The free, 40-page newspaper features selections of political comics and graphics — mostly by women — culled from more than 1,000 submissions worldwide. RESIST! is guest-edited by New Yorker art editor Françoise Mouly and writer (and Mouly's daughter) Nadja Spiegelman. Brooklyn bookstore owner and publisher Gabe Fowler is currently printing 55,000 copies. The publication will be distributed in Washington, D.C., on inauguration weekend, January 20 to 22 — perhaps most aptly at the Women's March on Washington on January 21. RESIST! will also be available in New York, Dallas, Los Angeles, Des Moines, Portland and Chicago, and from the publication's website while supplies last.

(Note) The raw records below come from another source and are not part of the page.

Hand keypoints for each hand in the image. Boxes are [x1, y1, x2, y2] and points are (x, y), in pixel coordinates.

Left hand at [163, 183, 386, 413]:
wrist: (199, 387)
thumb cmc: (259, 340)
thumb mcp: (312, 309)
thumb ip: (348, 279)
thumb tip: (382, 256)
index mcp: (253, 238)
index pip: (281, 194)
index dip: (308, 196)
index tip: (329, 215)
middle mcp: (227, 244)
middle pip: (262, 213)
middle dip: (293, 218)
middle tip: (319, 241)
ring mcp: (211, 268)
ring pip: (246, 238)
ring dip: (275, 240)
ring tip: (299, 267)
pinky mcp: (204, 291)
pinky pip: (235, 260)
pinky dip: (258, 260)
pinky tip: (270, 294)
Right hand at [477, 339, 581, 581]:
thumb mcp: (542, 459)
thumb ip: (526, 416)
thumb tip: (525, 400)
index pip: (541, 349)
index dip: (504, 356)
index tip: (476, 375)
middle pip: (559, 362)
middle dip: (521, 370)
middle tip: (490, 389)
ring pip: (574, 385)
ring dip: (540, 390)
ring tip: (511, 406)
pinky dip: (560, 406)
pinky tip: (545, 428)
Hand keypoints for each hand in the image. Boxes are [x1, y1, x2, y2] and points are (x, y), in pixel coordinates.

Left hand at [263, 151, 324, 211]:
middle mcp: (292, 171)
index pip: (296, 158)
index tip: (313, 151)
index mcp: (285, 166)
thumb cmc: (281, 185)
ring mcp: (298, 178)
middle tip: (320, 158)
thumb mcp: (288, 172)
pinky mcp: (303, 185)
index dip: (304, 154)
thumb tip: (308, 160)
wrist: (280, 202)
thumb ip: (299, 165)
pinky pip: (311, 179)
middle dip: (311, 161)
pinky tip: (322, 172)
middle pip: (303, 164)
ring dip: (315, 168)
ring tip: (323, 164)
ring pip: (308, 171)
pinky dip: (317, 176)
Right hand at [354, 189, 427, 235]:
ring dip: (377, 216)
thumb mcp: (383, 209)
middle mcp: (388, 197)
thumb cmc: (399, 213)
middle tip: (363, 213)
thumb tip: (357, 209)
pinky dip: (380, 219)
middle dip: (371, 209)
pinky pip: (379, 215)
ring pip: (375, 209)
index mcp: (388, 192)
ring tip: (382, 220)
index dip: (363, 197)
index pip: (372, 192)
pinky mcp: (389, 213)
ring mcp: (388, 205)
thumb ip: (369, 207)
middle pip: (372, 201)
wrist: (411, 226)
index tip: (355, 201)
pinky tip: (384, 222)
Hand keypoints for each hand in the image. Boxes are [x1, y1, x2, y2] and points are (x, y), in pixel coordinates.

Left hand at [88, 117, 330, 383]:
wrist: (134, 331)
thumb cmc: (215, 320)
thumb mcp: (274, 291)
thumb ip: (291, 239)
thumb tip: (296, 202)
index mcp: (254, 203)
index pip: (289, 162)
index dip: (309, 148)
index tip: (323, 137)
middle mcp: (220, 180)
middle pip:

"No artist who's engaged with the outside world can keep working as if nothing has happened," Fawkes said of Trump's election in a phone conversation. "The nightmare [in the comic] is a future society where norms have crept over to being very scary for women. It's a fear for the country that happened to be set in Burlington, because that's where I live."

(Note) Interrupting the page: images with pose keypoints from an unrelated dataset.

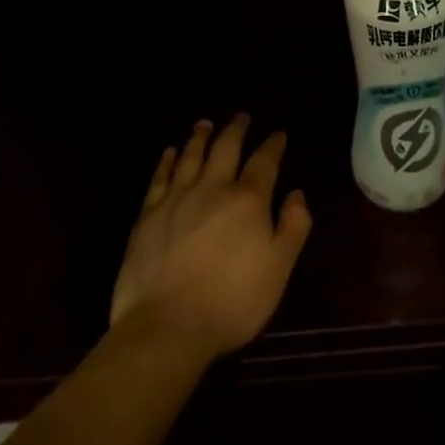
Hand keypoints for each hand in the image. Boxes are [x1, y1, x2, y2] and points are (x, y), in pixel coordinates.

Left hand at [109, 116, 311, 359]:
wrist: (166, 327)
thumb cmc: (231, 302)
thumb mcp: (278, 269)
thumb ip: (293, 227)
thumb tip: (296, 194)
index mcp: (248, 200)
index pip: (264, 161)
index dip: (273, 145)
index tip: (278, 134)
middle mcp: (213, 188)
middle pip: (226, 148)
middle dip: (236, 130)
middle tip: (241, 117)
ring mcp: (177, 199)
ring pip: (191, 156)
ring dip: (200, 137)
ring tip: (205, 124)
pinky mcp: (148, 216)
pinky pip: (159, 178)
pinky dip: (166, 161)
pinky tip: (170, 153)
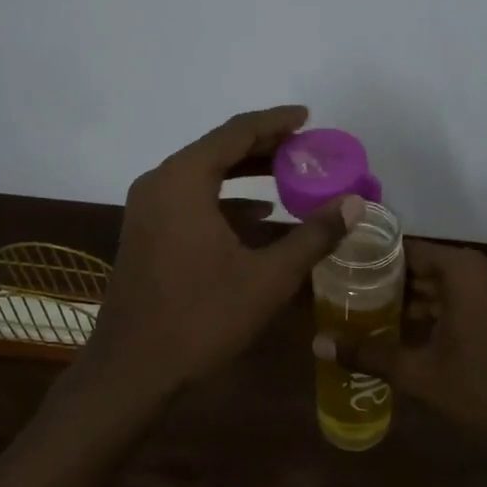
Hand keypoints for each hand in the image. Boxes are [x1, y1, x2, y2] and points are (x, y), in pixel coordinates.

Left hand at [86, 106, 359, 402]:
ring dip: (245, 173)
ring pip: (203, 175)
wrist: (132, 369)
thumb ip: (313, 236)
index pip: (236, 132)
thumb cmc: (201, 318)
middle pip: (217, 149)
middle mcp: (159, 183)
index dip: (275, 122)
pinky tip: (258, 216)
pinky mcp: (145, 233)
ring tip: (290, 176)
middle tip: (306, 147)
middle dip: (263, 146)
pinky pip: (190, 199)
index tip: (308, 117)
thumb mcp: (267, 278)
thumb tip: (355, 204)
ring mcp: (147, 209)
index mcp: (182, 181)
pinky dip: (224, 199)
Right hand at [314, 239, 486, 474]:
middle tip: (348, 292)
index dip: (373, 258)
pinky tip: (408, 330)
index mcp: (464, 271)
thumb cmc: (483, 392)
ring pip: (447, 285)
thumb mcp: (419, 374)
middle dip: (390, 281)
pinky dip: (439, 310)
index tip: (342, 267)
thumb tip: (317, 345)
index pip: (408, 249)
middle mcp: (485, 270)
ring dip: (414, 298)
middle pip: (427, 266)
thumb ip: (368, 354)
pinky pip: (466, 300)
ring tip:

"Miriam" arose from Fawkes' experience living in Homs, Syria, in 2002, where she worked as an archaeological illustrator. The artist recalled the attention she attracted, as a Western woman in her early thirties, from men in the streets. She was in awe of Bshesh's ability to navigate the continual harassment. As RESIST! brings women artists together to defy president-elect Trump's documented "pussy-grabbing" attitude toward women, Fawkes' cartoon is a reminder that fear of sexual harassment and bodily harm unites women across cultures.
Fawkes found RESIST!'s call for submissions through social media. Many of the submissions are available on the publication's website, including ones not included in the print edition. "Some are single-image political commentary," said Fawkes, "and some are autobiographical, or maybe fantasy or dystopian autobiographical."

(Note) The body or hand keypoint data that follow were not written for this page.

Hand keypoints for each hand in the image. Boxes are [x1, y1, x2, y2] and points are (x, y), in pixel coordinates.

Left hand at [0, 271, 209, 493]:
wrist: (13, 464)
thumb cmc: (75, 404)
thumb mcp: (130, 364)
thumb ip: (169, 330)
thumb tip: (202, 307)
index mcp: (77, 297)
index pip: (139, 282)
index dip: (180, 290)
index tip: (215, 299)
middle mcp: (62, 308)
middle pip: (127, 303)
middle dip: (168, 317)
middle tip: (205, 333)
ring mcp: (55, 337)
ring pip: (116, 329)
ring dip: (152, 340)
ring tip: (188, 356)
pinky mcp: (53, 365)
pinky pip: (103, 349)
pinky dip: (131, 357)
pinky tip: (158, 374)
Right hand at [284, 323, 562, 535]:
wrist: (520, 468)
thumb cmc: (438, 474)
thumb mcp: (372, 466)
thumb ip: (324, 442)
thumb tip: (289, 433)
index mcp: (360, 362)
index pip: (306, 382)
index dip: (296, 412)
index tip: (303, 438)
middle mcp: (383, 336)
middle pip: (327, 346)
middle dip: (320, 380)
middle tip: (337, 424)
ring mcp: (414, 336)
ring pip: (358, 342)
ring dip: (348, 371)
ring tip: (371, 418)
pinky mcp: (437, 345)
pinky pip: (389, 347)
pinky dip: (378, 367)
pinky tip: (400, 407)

Styles and themes run the gamut, from a watercolor narrative inspired by The Handmaid's Tale by Oakland, Calif., artist Jamaica Dyer to a stark, black-and-white scene of a human chain outside Planned Parenthood by Brooklyn graphic novelist Kristen Radtke. Other notable contributors include New Yorker cartoonist Roz Chast and "Story Minute" cartoonist Carol Lay.
One of Fawkes' personal favorite submissions is by Ignatz Award-winning graphic novelist Lauren Weinstein. In "Don't Resist," shuttered citizens cast mandatory Twitter votes for which celebrities to publicly execute.
Fawkes does not plan to attend the march in D.C. "I'm really glad to send this comic in my place," she said.